WORK ITEM
Only lines containing "viewing" belong in the answer, each copied from the entries below.

───── RECORDS PROVIDED ─────

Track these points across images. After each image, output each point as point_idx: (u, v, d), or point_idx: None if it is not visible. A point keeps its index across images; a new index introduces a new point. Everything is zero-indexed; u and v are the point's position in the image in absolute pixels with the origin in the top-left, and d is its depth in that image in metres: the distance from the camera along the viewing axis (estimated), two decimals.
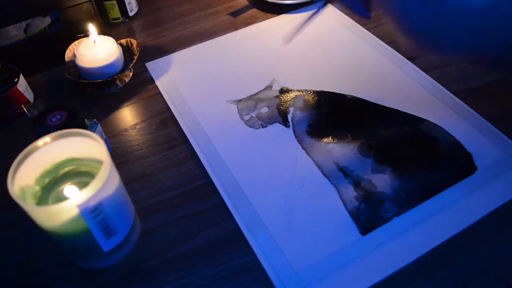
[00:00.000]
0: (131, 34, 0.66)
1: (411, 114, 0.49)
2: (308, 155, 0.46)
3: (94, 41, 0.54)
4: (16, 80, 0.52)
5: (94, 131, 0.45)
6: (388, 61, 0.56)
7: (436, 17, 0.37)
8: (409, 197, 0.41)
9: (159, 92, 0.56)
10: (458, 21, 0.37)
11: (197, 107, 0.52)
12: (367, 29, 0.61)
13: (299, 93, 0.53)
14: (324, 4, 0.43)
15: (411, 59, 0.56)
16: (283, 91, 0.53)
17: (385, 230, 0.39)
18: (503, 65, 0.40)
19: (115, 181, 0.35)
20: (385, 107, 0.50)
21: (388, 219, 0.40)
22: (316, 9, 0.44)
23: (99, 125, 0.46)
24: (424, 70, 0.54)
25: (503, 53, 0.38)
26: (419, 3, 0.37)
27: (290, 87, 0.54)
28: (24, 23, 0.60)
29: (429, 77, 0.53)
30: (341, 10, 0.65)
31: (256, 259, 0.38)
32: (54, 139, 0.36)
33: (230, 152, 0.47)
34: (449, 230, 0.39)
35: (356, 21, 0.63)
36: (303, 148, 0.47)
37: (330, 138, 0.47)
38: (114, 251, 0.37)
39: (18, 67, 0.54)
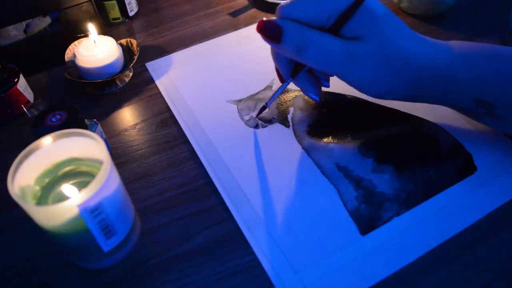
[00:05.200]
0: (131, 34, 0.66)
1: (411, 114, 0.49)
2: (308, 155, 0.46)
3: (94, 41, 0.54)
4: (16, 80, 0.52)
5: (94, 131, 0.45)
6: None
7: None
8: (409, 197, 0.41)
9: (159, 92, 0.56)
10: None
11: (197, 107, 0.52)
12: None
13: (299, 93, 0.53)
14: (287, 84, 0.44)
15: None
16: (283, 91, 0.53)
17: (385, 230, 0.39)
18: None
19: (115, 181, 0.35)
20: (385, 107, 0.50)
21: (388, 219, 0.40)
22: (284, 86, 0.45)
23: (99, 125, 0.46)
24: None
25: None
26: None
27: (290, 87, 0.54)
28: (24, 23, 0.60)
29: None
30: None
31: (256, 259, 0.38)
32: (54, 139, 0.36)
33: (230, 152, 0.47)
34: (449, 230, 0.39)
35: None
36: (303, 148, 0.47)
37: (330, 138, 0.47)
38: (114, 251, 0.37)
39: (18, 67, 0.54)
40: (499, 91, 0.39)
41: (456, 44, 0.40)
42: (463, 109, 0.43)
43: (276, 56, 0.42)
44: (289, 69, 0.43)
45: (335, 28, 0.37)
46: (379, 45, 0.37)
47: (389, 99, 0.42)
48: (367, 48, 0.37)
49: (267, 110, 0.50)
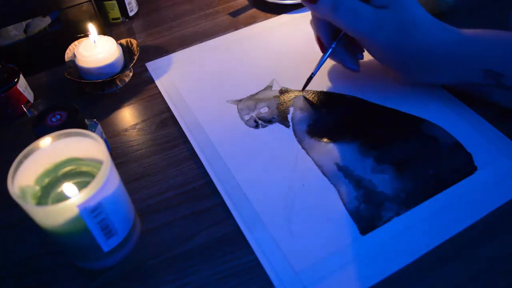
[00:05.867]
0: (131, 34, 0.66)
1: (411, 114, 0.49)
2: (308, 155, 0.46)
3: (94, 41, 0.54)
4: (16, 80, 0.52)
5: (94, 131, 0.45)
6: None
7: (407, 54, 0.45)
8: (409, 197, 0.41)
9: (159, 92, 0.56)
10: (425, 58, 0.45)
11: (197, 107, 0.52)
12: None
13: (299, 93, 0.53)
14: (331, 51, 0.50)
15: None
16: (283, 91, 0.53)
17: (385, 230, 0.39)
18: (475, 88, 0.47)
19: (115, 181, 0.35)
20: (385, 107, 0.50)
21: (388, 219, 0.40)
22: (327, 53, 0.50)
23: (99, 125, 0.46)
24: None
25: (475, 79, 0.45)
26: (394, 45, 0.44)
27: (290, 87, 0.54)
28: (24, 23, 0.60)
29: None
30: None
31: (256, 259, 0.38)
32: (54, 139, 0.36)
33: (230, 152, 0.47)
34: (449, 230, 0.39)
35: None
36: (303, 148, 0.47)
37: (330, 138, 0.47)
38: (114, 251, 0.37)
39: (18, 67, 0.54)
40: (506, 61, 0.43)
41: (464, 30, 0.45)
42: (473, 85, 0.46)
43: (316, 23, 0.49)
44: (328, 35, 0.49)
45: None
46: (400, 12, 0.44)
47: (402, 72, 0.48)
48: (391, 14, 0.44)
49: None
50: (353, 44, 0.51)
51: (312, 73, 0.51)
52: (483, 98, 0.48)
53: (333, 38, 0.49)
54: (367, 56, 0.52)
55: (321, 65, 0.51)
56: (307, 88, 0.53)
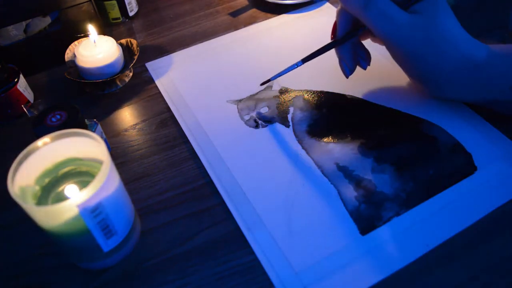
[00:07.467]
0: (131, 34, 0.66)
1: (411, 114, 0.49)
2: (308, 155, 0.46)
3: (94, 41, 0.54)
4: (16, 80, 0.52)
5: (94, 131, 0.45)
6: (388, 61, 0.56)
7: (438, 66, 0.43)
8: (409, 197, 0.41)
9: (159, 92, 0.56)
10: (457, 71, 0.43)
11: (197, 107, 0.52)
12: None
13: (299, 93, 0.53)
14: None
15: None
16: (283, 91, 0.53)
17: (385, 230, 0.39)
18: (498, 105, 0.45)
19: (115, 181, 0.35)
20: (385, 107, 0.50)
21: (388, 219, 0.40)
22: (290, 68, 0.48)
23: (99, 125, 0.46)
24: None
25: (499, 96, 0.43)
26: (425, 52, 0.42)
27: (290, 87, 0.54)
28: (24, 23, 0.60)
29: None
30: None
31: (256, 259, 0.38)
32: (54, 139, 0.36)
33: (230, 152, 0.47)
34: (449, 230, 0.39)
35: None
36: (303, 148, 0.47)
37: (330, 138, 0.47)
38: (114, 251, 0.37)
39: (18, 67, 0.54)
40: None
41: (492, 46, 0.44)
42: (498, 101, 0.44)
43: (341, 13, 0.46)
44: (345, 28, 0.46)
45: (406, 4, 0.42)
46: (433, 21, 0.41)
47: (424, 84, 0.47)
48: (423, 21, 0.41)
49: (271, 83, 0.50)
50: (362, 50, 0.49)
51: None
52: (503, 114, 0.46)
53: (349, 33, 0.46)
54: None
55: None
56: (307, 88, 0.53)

─────
───── RECORDS PROVIDED ─────

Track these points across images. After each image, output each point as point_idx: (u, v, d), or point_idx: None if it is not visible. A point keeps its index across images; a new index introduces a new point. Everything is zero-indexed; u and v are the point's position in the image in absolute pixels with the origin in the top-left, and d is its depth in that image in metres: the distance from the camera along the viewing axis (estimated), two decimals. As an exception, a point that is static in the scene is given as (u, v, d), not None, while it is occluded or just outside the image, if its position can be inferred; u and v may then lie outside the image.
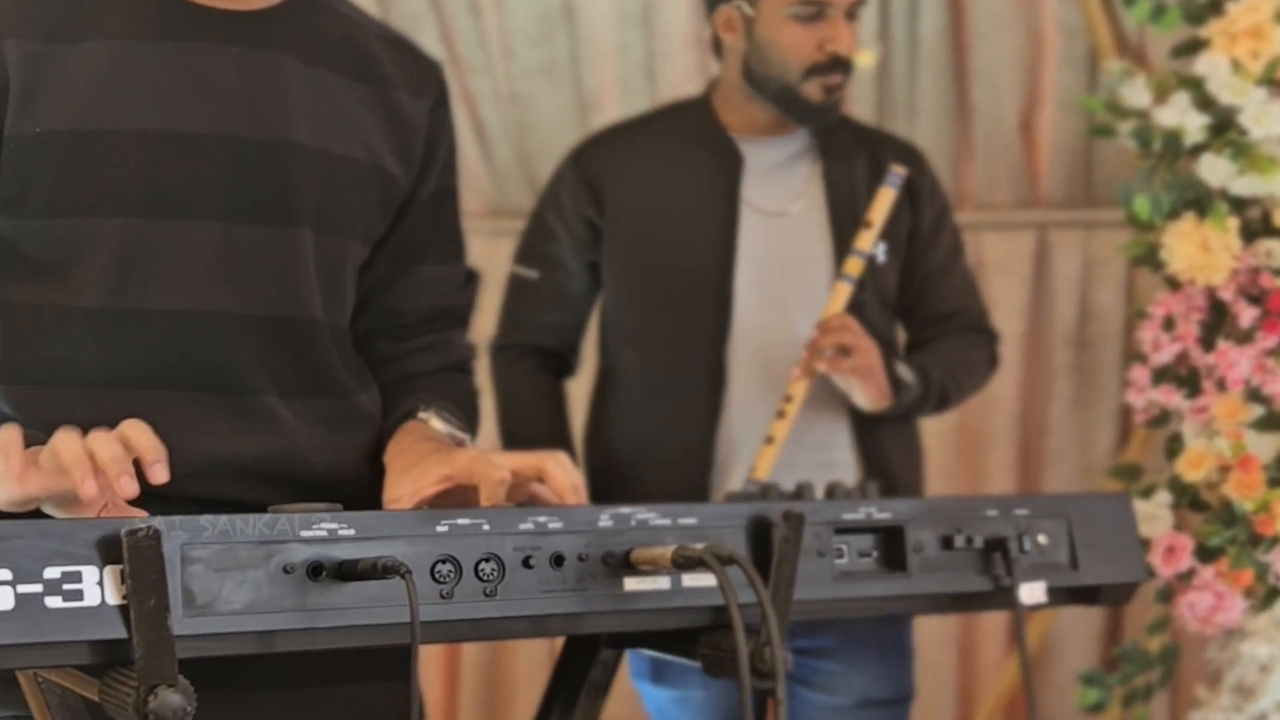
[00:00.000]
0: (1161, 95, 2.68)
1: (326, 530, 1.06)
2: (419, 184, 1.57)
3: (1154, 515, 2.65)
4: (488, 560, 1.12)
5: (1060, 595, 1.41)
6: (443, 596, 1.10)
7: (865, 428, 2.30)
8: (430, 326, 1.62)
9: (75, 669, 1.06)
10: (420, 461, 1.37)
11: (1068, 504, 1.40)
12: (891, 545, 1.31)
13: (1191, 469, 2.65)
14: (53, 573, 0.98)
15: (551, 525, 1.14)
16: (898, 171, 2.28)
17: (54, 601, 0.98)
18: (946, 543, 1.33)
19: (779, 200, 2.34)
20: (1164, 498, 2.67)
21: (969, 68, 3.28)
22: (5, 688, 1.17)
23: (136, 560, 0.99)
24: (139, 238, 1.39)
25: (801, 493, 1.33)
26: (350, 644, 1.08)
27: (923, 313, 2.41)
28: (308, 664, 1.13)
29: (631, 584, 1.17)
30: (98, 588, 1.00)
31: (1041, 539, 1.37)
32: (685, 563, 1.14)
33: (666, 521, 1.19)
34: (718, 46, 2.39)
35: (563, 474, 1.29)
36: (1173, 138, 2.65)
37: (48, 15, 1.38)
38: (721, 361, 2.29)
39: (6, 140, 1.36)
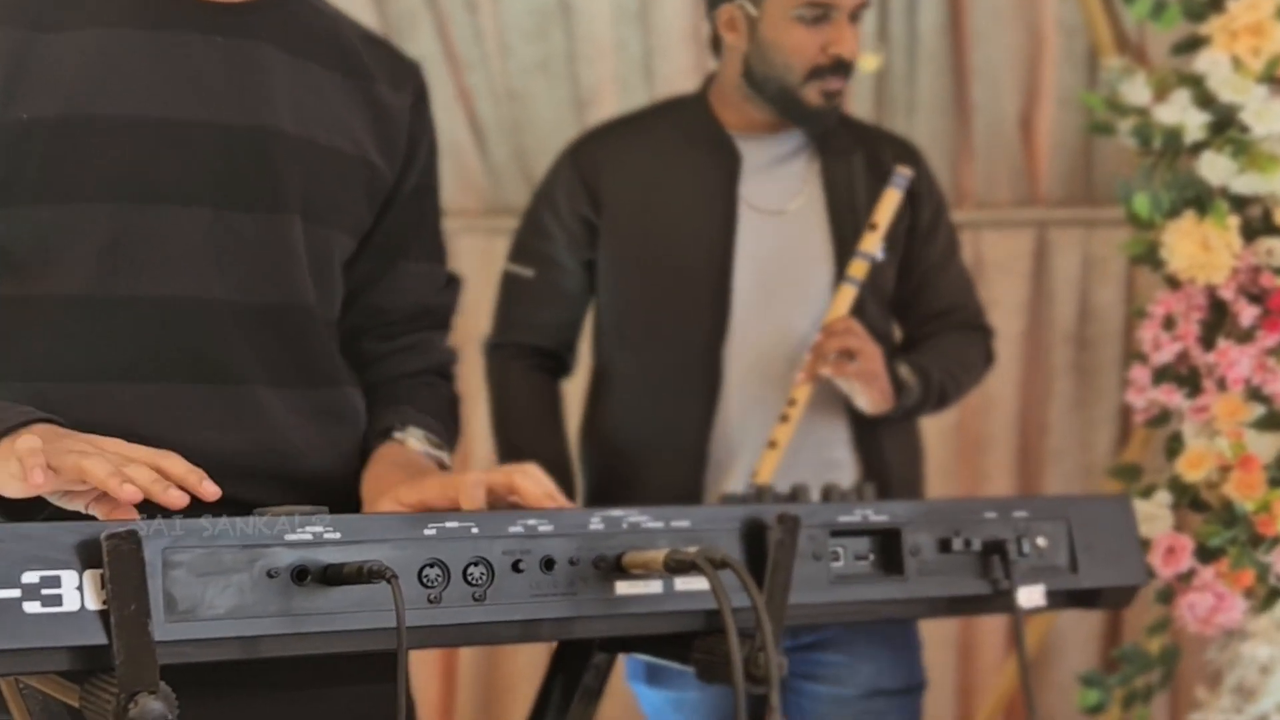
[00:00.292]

─────

REPLY TO THE TASK
Track these points across images. After each image, output each point as point_idx: (u, v, d), or point_idx: None if it is not visible. A point keeps its index across images; a new index introduces a new point. Everything is zero-indexed; u and v are the point's position in the image in absolute pixels with the origin in the top-left, and d is its depth in that image in metres: the distance from the camera along the viewing axis (estimated), two decimals.
Track these points across images. After each image, output each point as point_idx: (u, v, d), or point_idx: None if it is not visible. A point keeps its index across images; a new index introduces a new point. Everything is zero-indexed; u and v are the point's position in the image in absolute pixels with the origin in the top-left, and d is its depth in that image in metres: the distance from the camera along the viewing axis (estimated), two decimals. As an exception, a point that is static in the scene is given as (u, v, d), not None, while it is occluded or just outside the image, if its position can be inferred; u and v may then lie outside the image.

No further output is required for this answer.